The contents of the window were arranged to illustrate a combination living-room and bedroom, of an ultra-modern design created by Paul Lavery, of Paris, according to a placard in a corner. This card acknowledged Lavery’s authorship of the articles on exhibition, and called attention to “lectures on the fifth floor by M. Lavery.” The rear wall, into which the one door opened by which the model had entered, was unrelieved by ornament and tinted a pastel green. On this wall hung a huge Venetian mirror, unframed, its edges cut in an irregular design. Against the wall stood a long narrow table, exhibiting an unpainted grain highly waxed. On the table stood a squat prismatic lamp, made of a clouded glass procurable at that period only from a unique modern art-objects factory in Austria. Odd pieces—chairs, end-tables, bookcases, a divan, all of unorthodox construction, peculiar and daring in conception—stood about the gleaming floor of the window-room. The side walls served as background for several pieces of miscellaneous utility.

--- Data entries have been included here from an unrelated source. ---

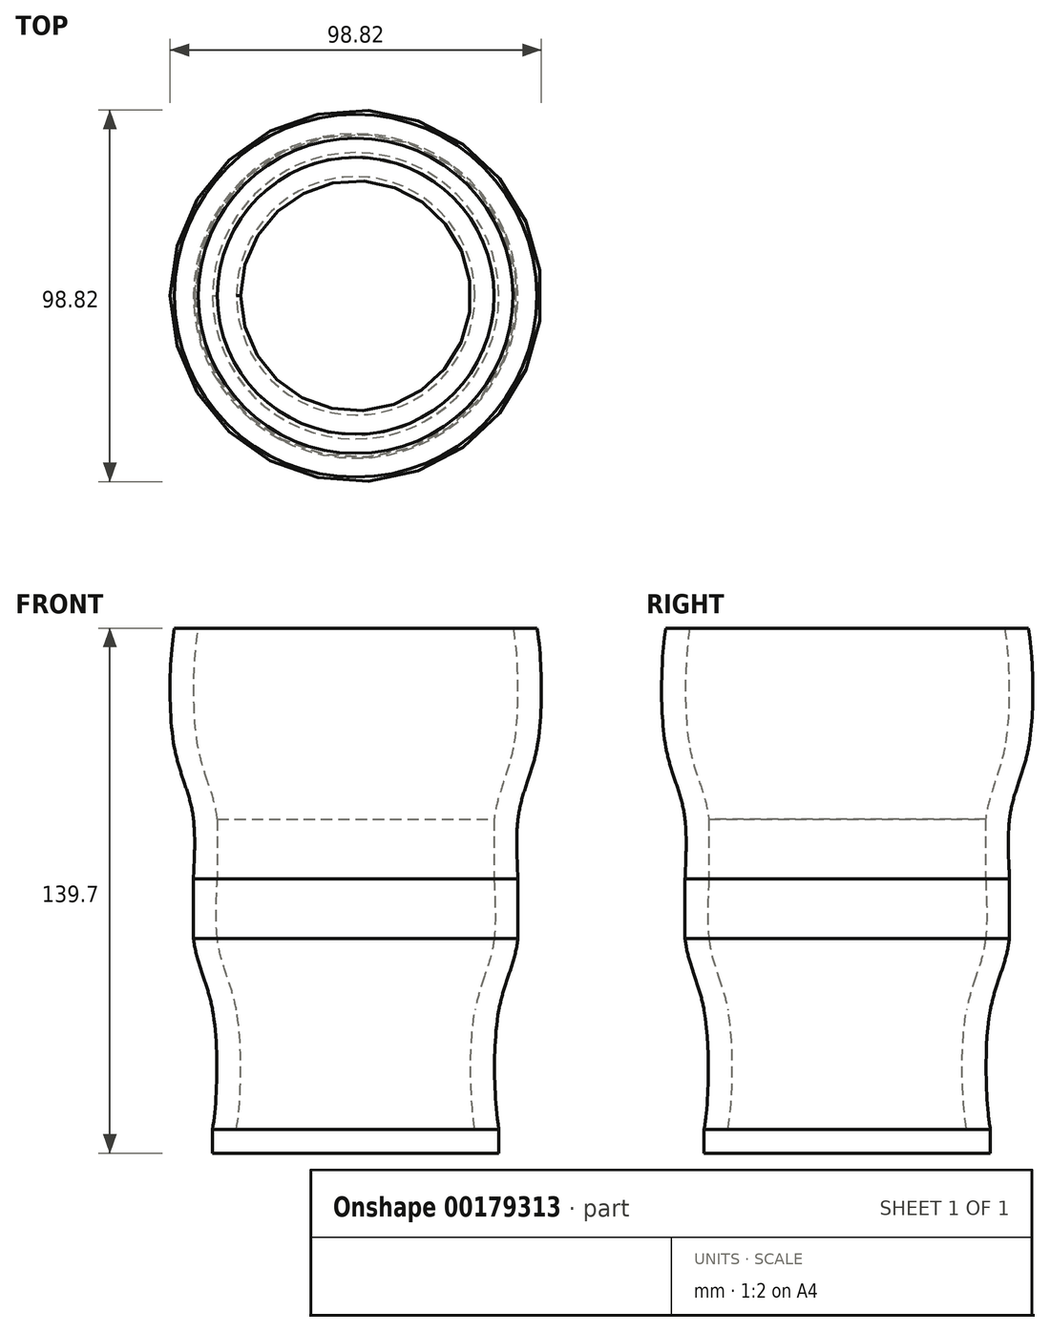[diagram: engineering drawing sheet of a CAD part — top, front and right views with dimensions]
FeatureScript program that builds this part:
annotation { "Feature Type Name" : "Feature", "Feature Type Description" : "" }
export const myFeature = defineFeature(function(context is Context, id is Id, definition is map)
    precondition{}
    {
        {
            var Q0;
            Q0=qCreatedBy(makeId("Top.planeOp"),FACE);
            var sketch = newSketch(context, id + "F0", { "sketchPlane" : qUnion([Q0])});
            skCircle(sketch, "E0", {"center": v(0, 0) * mm, "radius": 31.75 * mm});
            skCircle(sketch, "E1", {"center": v(0, 0) * mm, "radius": 38.1 * mm});
            skLineSegment(sketch, "E2", {"start": v(38.1, 0) * mm, "end": v(31.75, 0) * mm});
            skSolve(sketch);
        }
        {
            var Q0;
            Q0=qCreatedBy(makeId("Front.planeOp"),FACE);
            var sketch = newSketch(context, id + "F1", { "sketchPlane" : qUnion([Q0])});
            skLineSegment(sketch, "E3", {"start": v(38.1, 0) * mm, "end": v(38.1, 31.75) * mm});
            skLineSegment(sketch, "E4", {"start": v(38.1, 31.75) * mm, "end": v(40.64, 31.75) * mm});
            skLineSegment(sketch, "E5", {"start": v(40.64, 31.75) * mm, "end": v(40.64, 50.8) * mm});
            skLineSegment(sketch, "E6", {"start": v(40.64, 50.8) * mm, "end": v(43.18, 50.8) * mm});
            skLineSegment(sketch, "E7", {"start": v(43.18, 50.8) * mm, "end": v(43.18, 82.55) * mm});
            skLineSegment(sketch, "E8", {"start": v(43.18, 82.55) * mm, "end": v(45.72, 82.55) * mm});
            skLineSegment(sketch, "E9", {"start": v(45.72, 82.55) * mm, "end": v(45.72, 101.6) * mm});
            skLineSegment(sketch, "E10", {"start": v(45.72, 101.6) * mm, "end": v(48.26, 101.6) * mm});
            skLineSegment(sketch, "E11", {"start": v(48.26, 101.6) * mm, "end": v(48.26, 133.35) * mm});
            skFitSpline(sketch, "E12", {"points": [v(38.1, 0) * mm, v(38.1, 31.75) * mm, v(43.18, 50.8) * mm, v(43.18, 82.55) * mm, v(48.26, 101.6) * mm, v(48.26, 133.35) * mm], "startDerivative": vector(-17.42, 99.82) * mm, "endDerivative": vector(-17.42, 99.82) * mm});
            skLineSegment(sketch, "E13", {"start": v(31.75, -0.06) * mm, "end": v(31.75, 31.7) * mm});
            skLineSegment(sketch, "E14", {"start": v(31.75, 31.7) * mm, "end": v(34.3, 31.7) * mm});
            skLineSegment(sketch, "E15", {"start": v(34.3, 31.7) * mm, "end": v(34.3, 50.74) * mm});
            skLineSegment(sketch, "E16", {"start": v(34.3, 50.74) * mm, "end": v(36.83, 50.74) * mm});
            skLineSegment(sketch, "E17", {"start": v(36.83, 50.74) * mm, "end": v(36.83, 82.5) * mm});
            skLineSegment(sketch, "E18", {"start": v(36.83, 82.5) * mm, "end": v(39.37, 82.5) * mm});
            skLineSegment(sketch, "E19", {"start": v(39.37, 82.5) * mm, "end": v(39.37, 101.54) * mm});
            skLineSegment(sketch, "E20", {"start": v(39.37, 101.54) * mm, "end": v(41.91, 101.54) * mm});
            skLineSegment(sketch, "E21", {"start": v(41.91, 101.54) * mm, "end": v(41.91, 133.3) * mm});
            skFitSpline(sketch, "E22", {"points": [v(31.75, -0.06) * mm, v(31.75, 31.7) * mm, v(36.83, 50.74) * mm, v(36.83, 82.5) * mm, v(41.91, 101.54) * mm, v(41.91, 133.3) * mm], "startDerivative": vector(-17.42, 99.82) * mm, "endDerivative": vector(-17.42, 99.82) * mm});
            skLineSegment(sketch, "E23", {"start": v(41.91, 133.3) * mm, "end": v(48.26, 133.35) * mm});
            skLineSegment(sketch, "E24", {"start": v(38.1, 0) * mm, "end": v(31.75, -0.06) * mm});
            skSolve(sketch);
        }
        {
            var Q0;
            {var subQ4=sQuery(id+"F1.wireOp",EDGE,"E6");Q0=makeQuery(id+"F1.imprint","IMPRINT",FACE,{"disambiguationData":[TD([[makeQuery(id+"F1.imprint","IMPRINT",EDGE,{"derivedFrom":subQ4}),1.0]])]});}
            var Q1;
            {var subQ0=sQuery(id+"F1.wireOp",EDGE,"E18");Q1=makeQuery(id+"F1.imprint","IMPRINT",FACE,{"disambiguationData":[TD([[makeQuery(id+"F1.imprint","IMPRINT",EDGE,{"derivedFrom":subQ0}),1.0]])]});}
            var Q2;
            {var subQ0=sQuery(id+"F1.wireOp",EDGE,"E10");Q2=makeQuery(id+"F1.imprint","IMPRINT",FACE,{"disambiguationData":[TD([[makeQuery(id+"F1.imprint","IMPRINT",EDGE,{"derivedFrom":subQ0}),-1.0]])]});}
            var Q3;
            {var subQ0=sQuery(id+"F1.wireOp",EDGE,"E6");Q3=makeQuery(id+"F1.imprint","IMPRINT",FACE,{"disambiguationData":[TD([[makeQuery(id+"F1.imprint","IMPRINT",EDGE,{"derivedFrom":subQ0}),-1.0]])]});}
            var Q4;
            {var subQ0=sQuery(id+"F1.wireOp",EDGE,"E14");Q4=makeQuery(id+"F1.imprint","IMPRINT",FACE,{"disambiguationData":[TD([[makeQuery(id+"F1.imprint","IMPRINT",EDGE,{"derivedFrom":subQ0}),1.0]])]});}
            var Q5;
            {var subQ0=sQuery(id+"F1.wireOp",EDGE,"E13");Q5=makeQuery(id+"F1.imprint","IMPRINT",FACE,{"disambiguationData":[TD([[makeQuery(id+"F1.imprint","IMPRINT",EDGE,{"derivedFrom":subQ0}),1.0]])]});}
            var Q6;
            {var subQ0=sQuery(id+"F1.wireOp",EDGE,"E11");Q6=makeQuery(id+"F1.imprint","IMPRINT",FACE,{"disambiguationData":[TD([[makeQuery(id+"F1.imprint","IMPRINT",EDGE,{"derivedFrom":subQ0}),-1.0]])]});}
            var Q7;
            Q7=sQuery(id+"F0.wireOp",EDGE,"E0");
            revolve(context, id + "F2", {"entities" : qUnion([Q0, Q1, Q2, Q3, Q4, Q5, Q6]), "axis" : qUnion([Q7]), "revolveType" : RevolveType.FULL});
        }
        {
            var Q0;
            Q0=makeQuery(id+"F0.imprint","IMPRINT",FACE,{"disambiguationData":[TD([[makeQuery(id+"F0.imprint","IMPRINT",EDGE,{"derivedFrom":sQuery(id+"F0.wireOp",EDGE,"E0")}),1.0]])]});
            var Q1;
            Q1=makeQuery(id+"F0.imprint","IMPRINT",FACE,{"disambiguationData":[TD([[makeQuery(id+"F0.imprint","IMPRINT",EDGE,{"derivedFrom":sQuery(id+"F0.wireOp",EDGE,"E0")}),-1.0]])]});
            extrude(context, id + "F3", {"entities" : qUnion([Q0, Q1]), "operationType" : NewBodyOperationType.ADD, "oppositeDirection" : true, "depth" : 6.35 * mm});
        }
    });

The lighting fixtures in the ceiling and on the side walls were all of the “concealed” variety rapidly gaining vogue on the Continent.

At the stroke of noon the model, who had remained motionless since her entrance into the room, stirred into activity. By this time a viscid mass of people had gathered outside the window on the sidewalk, awaiting the model’s demonstration with hungry eyes and restless shoulders.

Setting down a metal rack on which were hung a number of simply lettered placards, the model picked up a long ivory wand and, pointing to the legend on the first placard, proceeded solemnly to one of the pieces on the east wall and began a pantomimic demonstration of its construction and properties.

The fifth placard—by this time the crowd had doubled in size and overflowed from the sidewalk—bore the words:

WALL-BED

This Article of Furniture Is Concealed in the West Wall and Is Operated Electrically by a Push-Button. It is of Special Design, Created by M. Paul Lavery, and Is the Only One of Its Kind in This Country.